BP takes $17.5 billion write-down, expects oil price to stay low

WSJ | Sarah McFarlane Monday | 06/15/2020 17:26

BP said Monday that it expects to report a charge of between $13 billion and $17.5 billion in its second-quarter results. PHOTO: LUKE MACGREGOR/REUTERS

The coronavirus pandemic has forced the oil major to take the largest write-down in the industry in years.

BP PLC is writing down up to $17.5 billion of its assets and might leave some of its oil and gas in the ground because of lower energy prices and weakened demand amid the global crisis caused by the novel coronavirus.

The British energy giant sees the pandemic—which caused nationwide shutdowns and drove U.S. oil prices into negative territory—having a lasting economic impact, leading to fragile energy demand and sinking prices.

The virus will also accelerate the world’s shift to a lower carbon economy, BP said, with governments directing some of their stimulus packages to climate-friendly initiatives.

BP’s shares were down 5% in early trading Monday. The company will report its second quarter results on July 28.

The largest write-down by an oil major in years is also linked to BP’s newly appointed chief executive’s plans to reshape the company. Bernard Looney, who was promoted in February, wants to prepare for a low-carbon future by making BP leaner and nimbler.

Last week, BP said it was cutting nearly 10,000 jobs, or 14% of its workforce, as it seeks to strengthen its finances.

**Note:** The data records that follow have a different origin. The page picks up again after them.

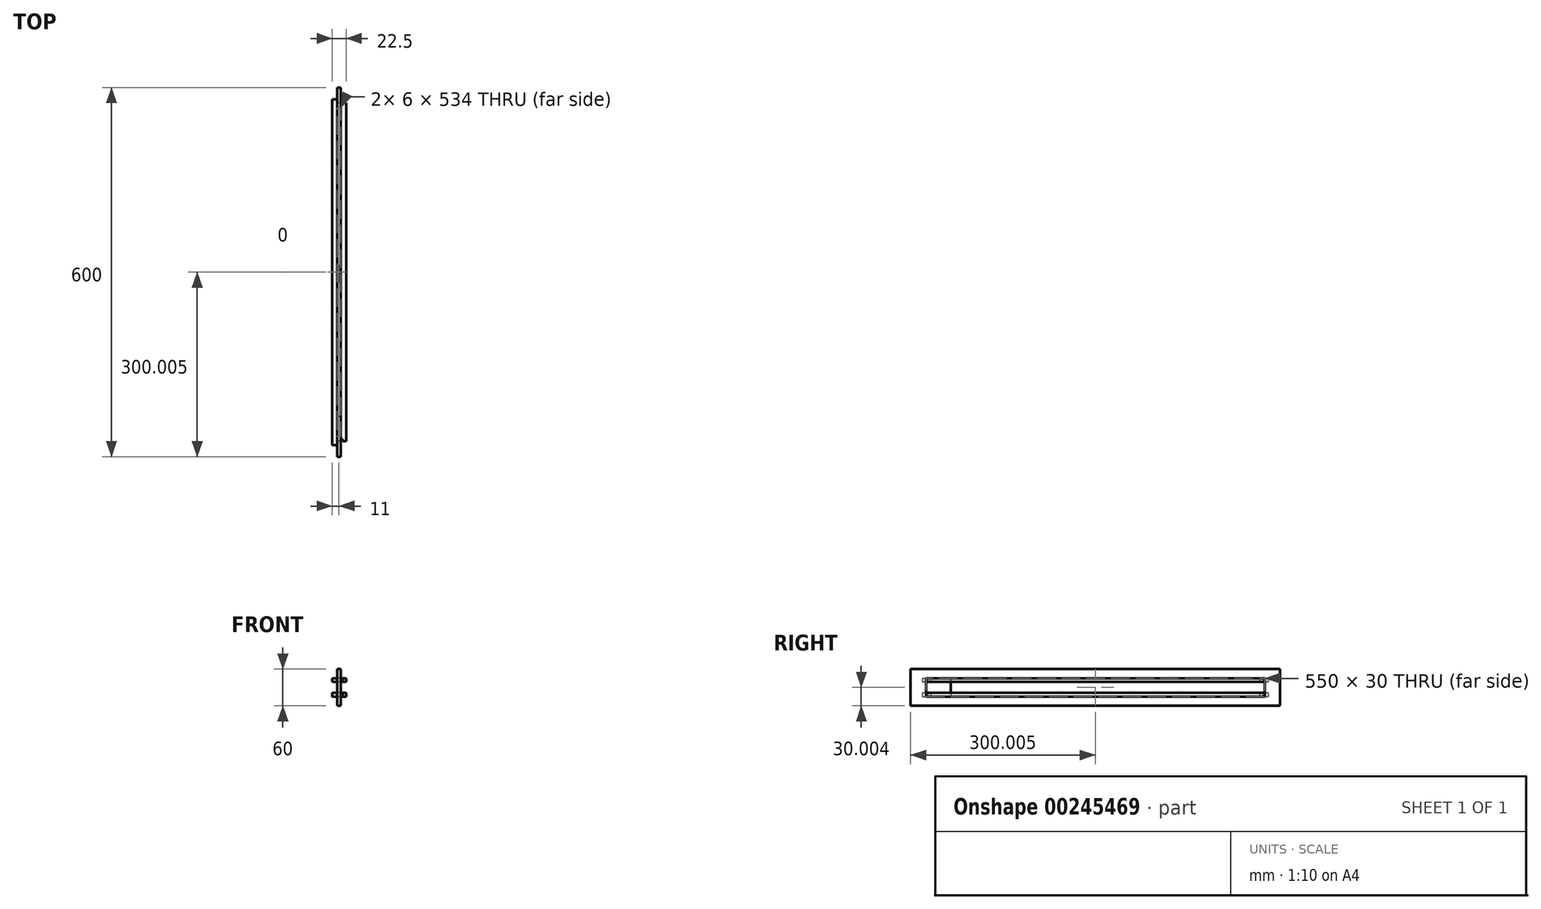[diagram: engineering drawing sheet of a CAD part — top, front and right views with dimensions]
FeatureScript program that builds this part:
annotation { "Feature Type Name" : "Feature", "Feature Type Description" : "" }
export const myFeature = defineFeature(function(context is Context, id is Id, definition is map)
    precondition{}
    {
        {
            assignVariable(context, id + "F0", {"name" : "slide_thick", "anyValue" : 6});
        }
        {
            var Q0;
            Q0=qCreatedBy(makeId("Right.planeOp"),FACE);
            var sketch = newSketch(context, id + "F1", { "sketchPlane" : qUnion([Q0])});
            skLineSegment(sketch, "E0", {"start": v(-297.37, -65.03) * mm, "end": v(-297.37, -5.03) * mm});
            skLineSegment(sketch, "E1", {"start": v(-297.37, -5.03) * mm, "end": v(302.63, -5.03) * mm});
            skLineSegment(sketch, "E2", {"start": v(302.63, -5.03) * mm, "end": v(302.63, -65.03) * mm});
            skLineSegment(sketch, "E3", {"start": v(302.63, -65.03) * mm, "end": v(-297.37, -65.03) * mm});
            skLineSegment(sketch, "E4", {"start": v(-272.37, -20.03) * mm, "end": v(-272.37, -50.03) * mm});
            skLineSegment(sketch, "E5", {"start": v(-272.37, -50.03) * mm, "end": v(277.63, -50.03) * mm});
            skLineSegment(sketch, "E6", {"start": v(277.63, -50.03) * mm, "end": v(277.63, -20.03) * mm});
            skLineSegment(sketch, "E7", {"start": v(277.63, -20.03) * mm, "end": v(-272.37, -20.03) * mm});
            skSolve(sketch);
        }
        {
            var Q0;
            Q0 = qSketchRegion(id + "F1", true);
            extrude(context, id + "F2", {"entities" : qUnion([Q0]), "depth" : (getVariable(context, 'slide_thick')) * mm});
        }
        {
            assignVariable(context, id + "F3", {"name" : "block_thick", "anyValue" : 6});
        }
        {
            var Q0;
            Q0=qCreatedBy(makeId("Right.planeOp"),FACE);
            var sketch = newSketch(context, id + "F4", { "sketchPlane" : qUnion([Q0])});
            skLineSegment(sketch, "E8.0", {"start": v(-232.37, -20.03) * mm, "end": v(-272.37, -20.03) * mm});
            skLineSegment(sketch, "E9.0", {"start": v(-272.37, -50.03) * mm, "end": v(-232.37, -50.03) * mm});
            skLineSegment(sketch, "E10", {"start": v(-232.37, -20.03) * mm, "end": v(-232.37, -50.03) * mm});
            skPoint(sketch, "E11.orphan", {"position": v(277.63, -20.03) * mm});
            skPoint(sketch, "E12.orphan", {"position": v(277.63, -50.03) * mm});
            skLineSegment(sketch, "E13", {"start": v(-272.37, -20.03) * mm, "end": v(-272.37, -50.03) * mm});
            skSolve(sketch);
        }
        {
            var Q0;
            Q0=makeQuery(id+"F4.imprint","IMPRINT",FACE,{"disambiguationData":[TD([[makeQuery(id+"F4.imprint","IMPRINT",EDGE,{"derivedFrom":sQuery(id+"F4.wireOp",EDGE,"E8.0")}),1.0]])]});
            extrude(context, id + "F5", {"entities" : qUnion([Q0]), "depth" : (getVariable(context, 'block_thick')) * mm});
        }
        {
            var Q0;
            Q0=makeQuery(id+"F2.opExtrude","SWEPT_FACE",FACE,{"disambiguationData":[OSD([sQuery(id+"F1.wireOp",EDGE,"E5")])]});
            var sketch = newSketch(context, id + "F6", { "sketchPlane" : qUnion([Q0])});
            skLineSegment(sketch, "E14.0", {"start": v(6, 269.63) * mm, "end": v(6, -264.37) * mm});
            skLineSegment(sketch, "E15.0", {"start": v(0, 269.63) * mm, "end": v(0, -264.37) * mm});
            skPoint(sketch, "E16.orphan", {"position": v(0, -232.37) * mm});
            skLineSegment(sketch, "E17", {"start": v(0, 277.63) * mm, "end": v(0, 283.63) * mm});
            skLineSegment(sketch, "E18", {"start": v(0, 283.63) * mm, "end": v(-8, 283.63) * mm});
            skLineSegment(sketch, "E19", {"start": v(-8, 283.63) * mm, "end": v(-8, -272.37) * mm});
            skLineSegment(sketch, "E20", {"start": v(-8, -272.37) * mm, "end": v(-8, -278.37) * mm});
            skLineSegment(sketch, "E21", {"start": v(-8, -278.37) * mm, "end": v(0, -278.37) * mm});
            skLineSegment(sketch, "E22", {"start": v(0, -278.37) * mm, "end": v(0, -272.37) * mm});
            skLineSegment(sketch, "E23", {"start": v(14.5, -272.37) * mm, "end": v(14.5, 277.63) * mm});
            skLineSegment(sketch, "E24", {"start": v(6, -264.37) * mm, "end": v(0, -264.37) * mm});
            skLineSegment(sketch, "E25", {"start": v(6, 269.63) * mm, "end": v(0, 269.63) * mm});
            skPoint(sketch, "E26.start.orphan", {"position": v(9, 277.63) * mm});
            skPoint(sketch, "E27.0.start.orphan", {"position": v(6, 277.63) * mm});
            skLineSegment(sketch, "E28.0", {"start": v(6, 277.63) * mm, "end": v(0, 277.63) * mm});
            skLineSegment(sketch, "E29.0", {"start": v(6, -272.37) * mm, "end": v(0, -272.37) * mm});
            skLineSegment(sketch, "E30", {"start": v(6, 277.63) * mm, "end": v(6, 274.63) * mm});
            skLineSegment(sketch, "E31", {"start": v(6, 274.63) * mm, "end": v(9, 274.63) * mm});
            skLineSegment(sketch, "E32", {"start": v(9, 274.63) * mm, "end": v(9, 277.63) * mm});
            skLineSegment(sketch, "E33", {"start": v(9, 277.63) * mm, "end": v(14.5, 277.63) * mm});
            skPoint(sketch, "E34.start.orphan", {"position": v(9, -272.37) * mm});
            skPoint(sketch, "E35.start.orphan", {"position": v(9, -278.37) * mm});
            skLineSegment(sketch, "E36", {"start": v(6, -272.37) * mm, "end": v(6, -269.37) * mm});
            skLineSegment(sketch, "E37", {"start": v(6, -269.37) * mm, "end": v(9, -269.37) * mm});
            skLineSegment(sketch, "E38", {"start": v(9, -269.37) * mm, "end": v(9, -272.37) * mm});
            skLineSegment(sketch, "E39", {"start": v(9, -272.37) * mm, "end": v(14.5, -272.37) * mm});
            skSolve(sketch);
        }
        {
            var Q0;
            Q0 = qSketchRegion(id + "F6", true);
            extrude(context, id + "F7", {"entities" : qUnion([Q0]), "depth" : 6 * mm});
        }
        {
            var Q0;
            Q0=makeQuery(id+"F7.opExtrude","SWEPT_BODY",BODY,{"disambiguationData":[OSD([sQuery(id+"F6.wireOp",EDGE,"E14.0"),sQuery(id+"F6.wireOp",EDGE,"E15.0"),sQuery(id+"F6.wireOp",EDGE,"E17"),sQuery(id+"F6.wireOp",EDGE,"E18"),sQuery(id+"F6.wireOp",EDGE,"E19"),sQuery(id+"F6.wireOp",EDGE,"E20"),sQuery(id+"F6.wireOp",EDGE,"E21"),sQuery(id+"F6.wireOp",EDGE,"E22"),sQuery(id+"F6.wireOp",EDGE,"E23"),sQuery(id+"F6.wireOp",EDGE,"E24"),sQuery(id+"F6.wireOp",EDGE,"E25"),sQuery(id+"F6.wireOp",EDGE,"E28.0"),sQuery(id+"F6.wireOp",EDGE,"E29.0"),sQuery(id+"F6.wireOp",EDGE,"E30"),sQuery(id+"F6.wireOp",EDGE,"E31"),sQuery(id+"F6.wireOp",EDGE,"E32"),sQuery(id+"F6.wireOp",EDGE,"E33"),sQuery(id+"F6.wireOp",EDGE,"E36"),sQuery(id+"F6.wireOp",EDGE,"E37"),sQuery(id+"F6.wireOp",EDGE,"E38"),sQuery(id+"F6.wireOp",EDGE,"E39")])]});
            transform(context, id + "F8", {"entities" : qUnion([Q0]), "transformType" : TransformType.TRANSLATION_3D, "dx" : 0 * mm, "dy" : 0 * mm, "dz" : 24 * mm, "makeCopy" : true});
        }
    });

Energy companies were quick to cut costs and spending as Covid-19 spread. Some companies, including Royal Dutch Shell PLC and Equinor ASA, went as far as cutting their dividends. BP maintained its dividend but cut its investment plans by 25% to $12 billion and is targeting $2.5 billion in cost savings by the end of next year.

BP said Monday that it expects to report a charge of between $13 billion and $17.5 billion in its second-quarter results, from a combination of pretax impairment charges against property, plant and equipment, and write-offs on asset values.

It is also reviewing its intent to develop some of its oil and gas fields, which haven’t so far been fully tapped.

The company already has one of the highest levels of debt in relation to its size among its peers. Its gearing—the ratio of net debt to the total of net debt and equity—rose to 40% including leases in the three months to March, from 35% in the previous quarter and above its targeted 20%-30%. Analysts were already anticipating it would rise further and this will be exacerbated by the write-down.

“BP’s balance sheet was stretched even without this impairment, and is likely to look even more stretched following it,” said Biraj Borkhataria, co-head of European energy research at RBC Capital Markets. The company will be reliant on higher energy prices or proceeds from asset sales to pay down debt, Mr. Borkhataria added.

BP’s revised long-term energy price assumptions included Brent oil being pegged at $55 a barrel, down from a previous assumption of $70 a barrel. Benchmark Brent oil traded at around $37 a barrel on Monday, having almost halved since the start of the year.